When the Hawks go to Detroit tonight looking for their seventh consecutive victory, they won’t have to worry about Josh Smith taking over the game with his versatile skillset or hope Smith shoots the Pistons out of the game because of his insistence on taking shots he’s never made consistently.

Smith is, of course, capable of doing either of those things on any given night. Pistons boss Stan Van Gundy decided the tradeoff wasn’t worth it and made the rare move of waiving Smith outright (no buyout or amnesty) with two years and $24 million left on his deal. The Pistons are taking a cap hit and are on the hook for the money less the prorated amount of the $2 million deal Smith signed with the Rockets for this season.

The Pistons are 7-0 since cutting Smith after posting a 5-24 record with him and the Rockets are 5-4 with Smith and 20-7 without him.  It was easy to dismiss the correlation between Smith leaving and the Pistons winning when the victories came against bad teams such as the Magic and Knicks. But then Detroit won at San Antonio on Tuesday and at Dallas on Wednesday and the Smith-less Pistons started gaining more attention.

Says Sports Illustrated: "Getting rid of Josh Smith was the best thing that could happened to the Pistons."

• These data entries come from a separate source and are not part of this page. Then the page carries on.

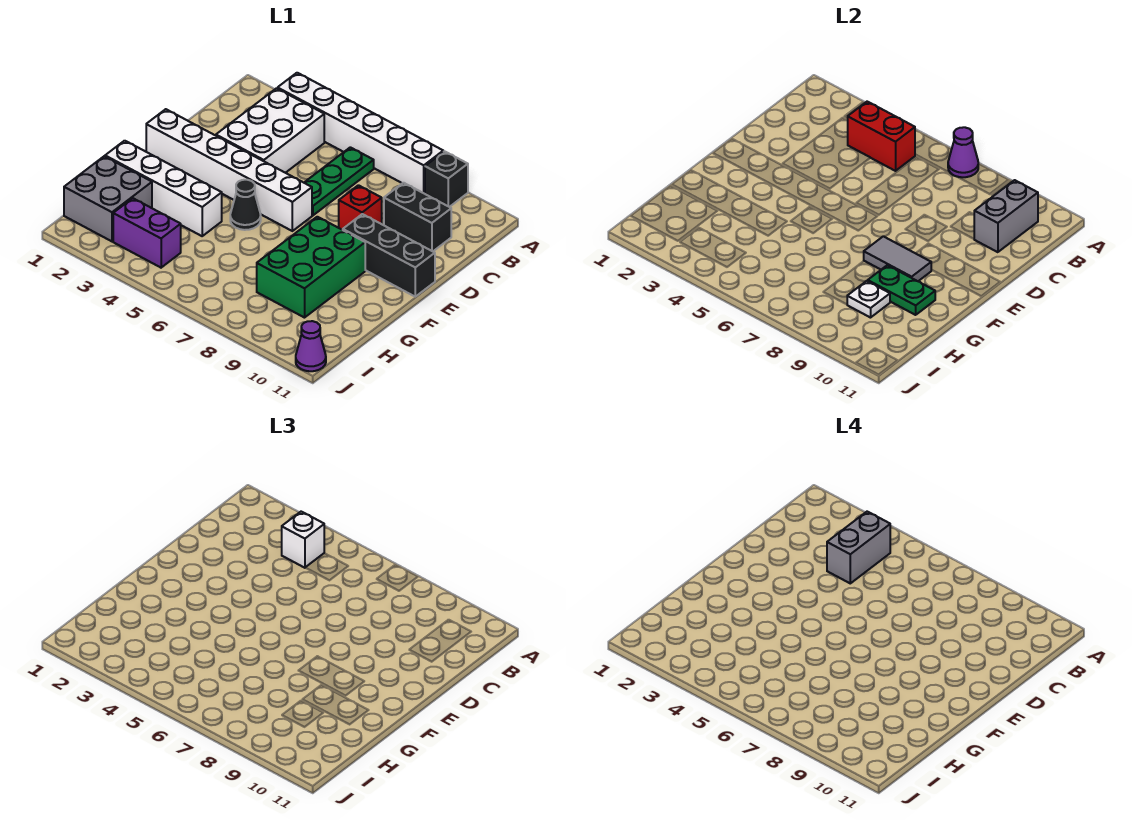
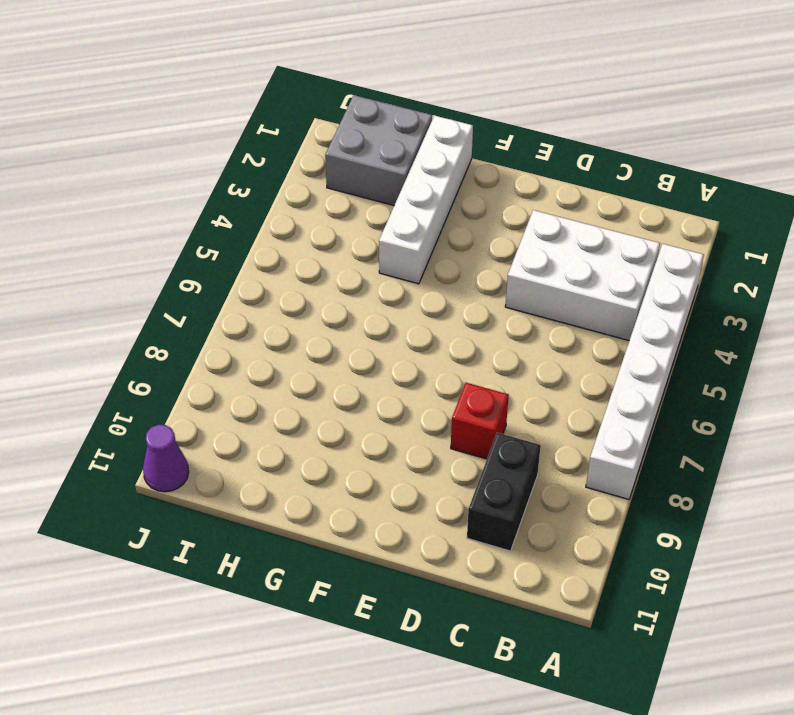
none -> black 1x1 brick [425,151,468,207]
none -> green 1x3 plate [304,147,374,215]
none -> white 1x6 brick [146,109,312,231]

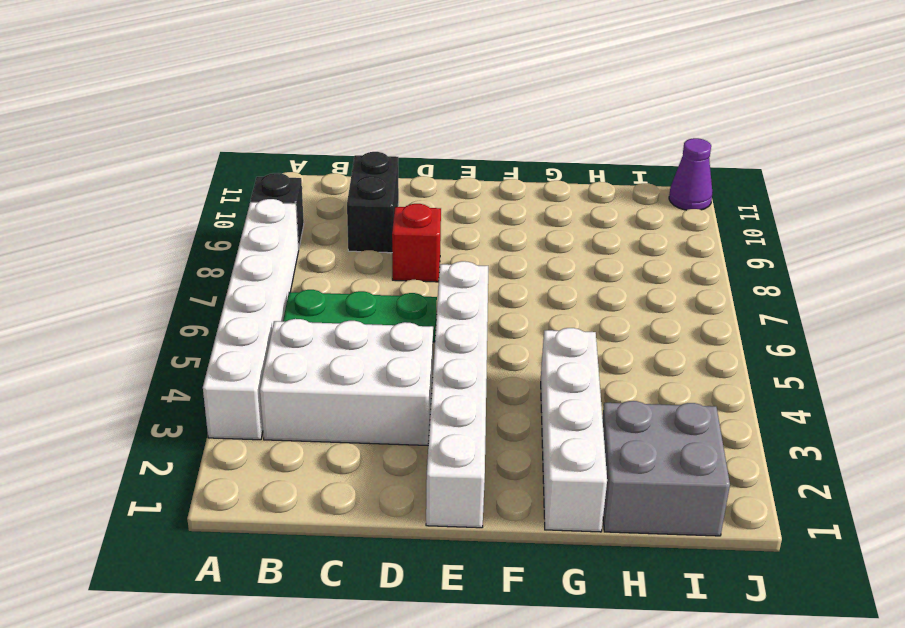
none -> black 1x3 brick [343,214,435,297]
none -> black 1x1 cone [230,180,261,230]
none -> green 2x3 brick [257,217,365,318]

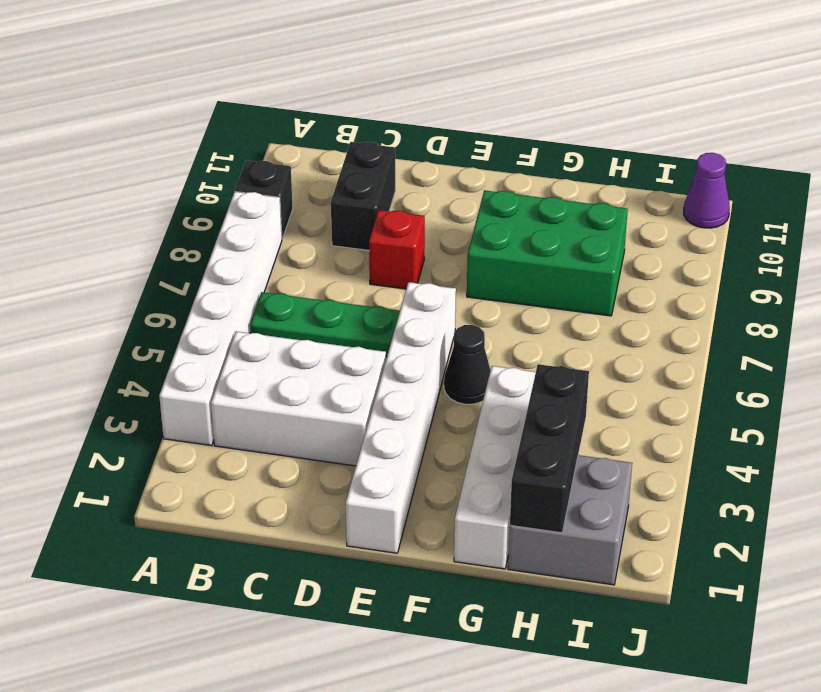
black 1x3 brick [510,364,589,533] -> black 1x3 brick moved to [343,214,435,297]
none -> purple 1x2 brick [113,198,181,268]
none -> purple 1x1 cone [948,127,978,177]
none -> red 1x2 brick [848,102,915,171]

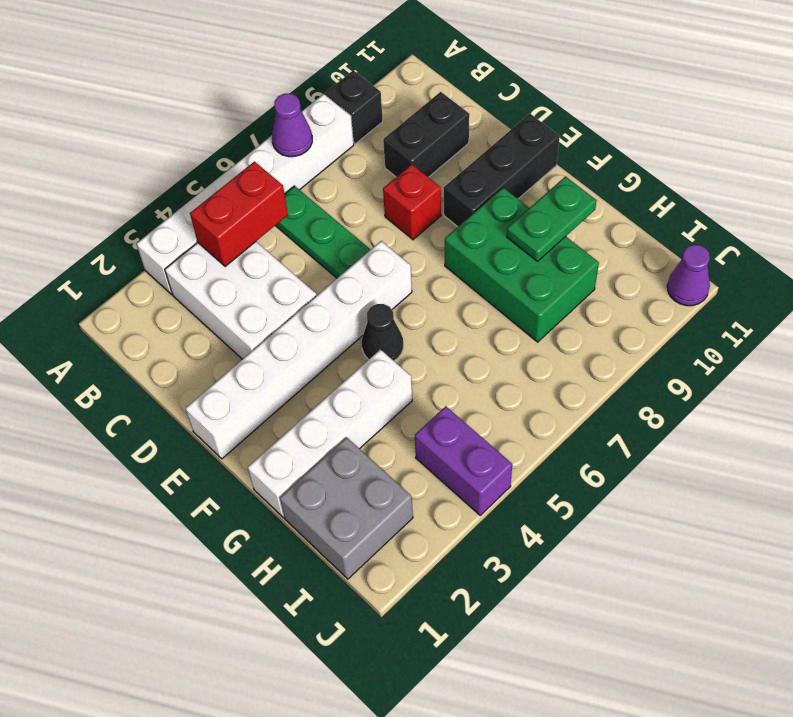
purple 1x2 brick [415,406,512,515] -> purple 1x2 brick turned to [113,198,181,268]
none -> grey 1x2 brick [974,180,1038,252]
none -> grey 1x2 tile [864,236,931,281]
none -> white 1x1 plate [847,281,890,318]

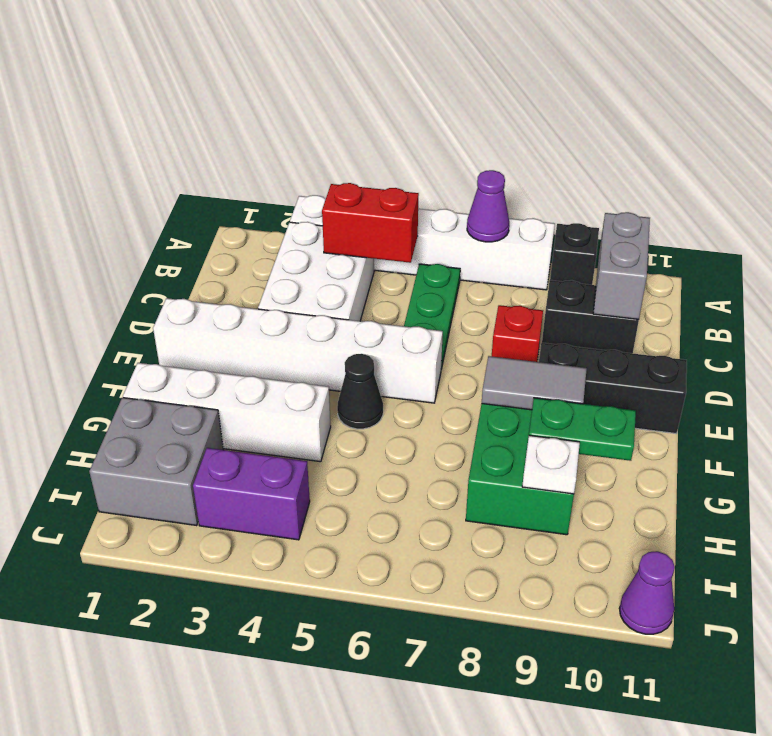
none -> white 1x1 brick [282,512,324,568]
none -> grey 1x2 brick [827,512,890,583]

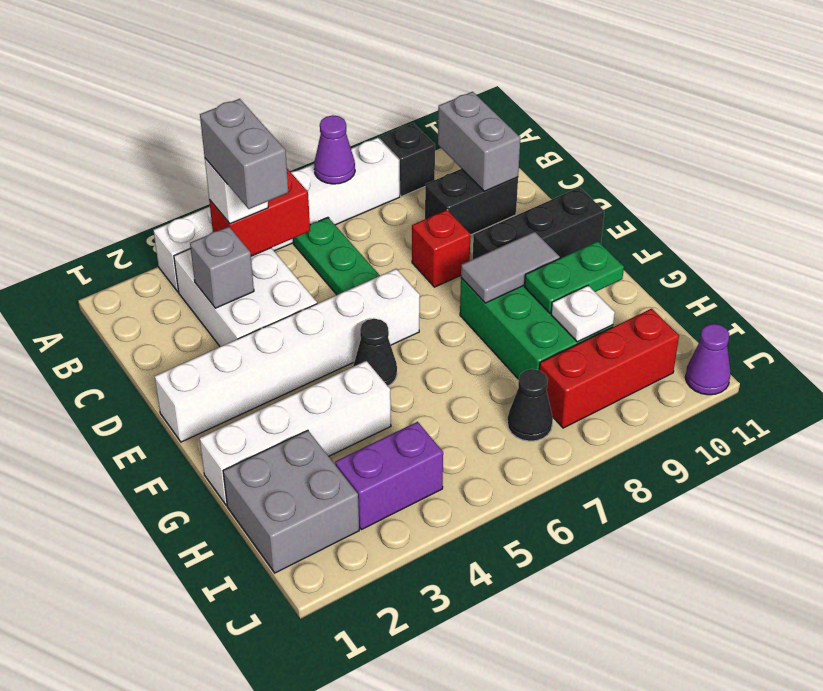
grey 1x1 brick [190,227,254,308] -> none
black 1x1 cone [507,369,553,441] -> none
red 1x3 brick [539,309,679,428] -> none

Chimed in ESPN Stats & Info: "The Pistons have been a top-three team both offensively and defensively since waiving Josh Smith. They were one of the league's worst teams overall with Smith."

Concluded Deadspin:  "The difference between the Pistons before and the Pistons now isn't that they got rid of a cancer. It's that they got rid of a lousy shooter who had to play out of position and never made sense on their team. That's difference enough. They needed space, and now they've got it, and now they can play."

None of this will surprise Hawks fans. They loved it when Smith harnessed his considerable talent to lead the Hawks to victories, which happened quite often. But they groaned when Smith sailed passes out of bounds on fast breaks as a guard pleaded for him to please give up the ball, or when Smith pulled up for clanked jump shots at the worst times.

Back during the 2011-2012 season, WSB-TV's Zach Klein talked to a couple of opposing coaches who confirmed what was obvious to anyone who watched how opponents invited Smith to float to the perimeter and shoot. "He takes long two-pointers, which is the worst shot in the game," one coach told Klein. "We hope he scores his first two shots, because we know he'll keep shooting from out there."

After that season Smith cut down on the amount of field goals he attempted from beyond 16 feet. Last season Smith took more 3-pointers than ever, which theoretically was better than all of those long twos because 3-pointers are more efficient. But Smith isn't a good perimeter shooter, period, so giving him credit for taking more 3-pointers inspires the kind of pretzel logic reflected in this headline: "Josh Smith on pace for worst 3-point shooting season in history, but only because he's playing smarter."

Smith did not end up setting that record last season--his 26.4 percent 3-point shooting edged out Antoine Walker's 25.6 percent 3-point shooting in 1999-2000 (minimum 200 attempts). This season Smith is shooting 22.2 percent on 3-pointers with 54 attempts in 37 games, so at least he's cut way down on the attempts.

That Smith didn’t fit with Detroit was obvious to everyone but since-fired Pistons GM Joe Dumars. His signing of Smith is among the many blunders that led to the downfall of the Pistons. Dumars left an odd legacy as a basketball executive in Detroit, where he helped build a perennial contender in the East without the benefit of lucking into a superstar and then systematically destroyed what he had built with a series of inexplicable moves.

As for Smith, he and his representatives always felt he got an unfair rap in Atlanta (I was the AJC Hawks beat writer for three of Smith's seasons here so I regularly heard their complaints firsthand). The gist of their defense was that Smith took more heat than other Hawks players who also deserved it (which probably was true sometimes) and that every player is going to miss shots sometimes (which missed the point by a mile).

It’s too simple to say the Pistons are winning only because they got rid of Smith. But it’s fair to say they (and the Hawks) couldn’t effectively play a space-it, pass-it and shoot-it offensive style with a high-usage, low-efficiency player like Smith as one of the main cogs.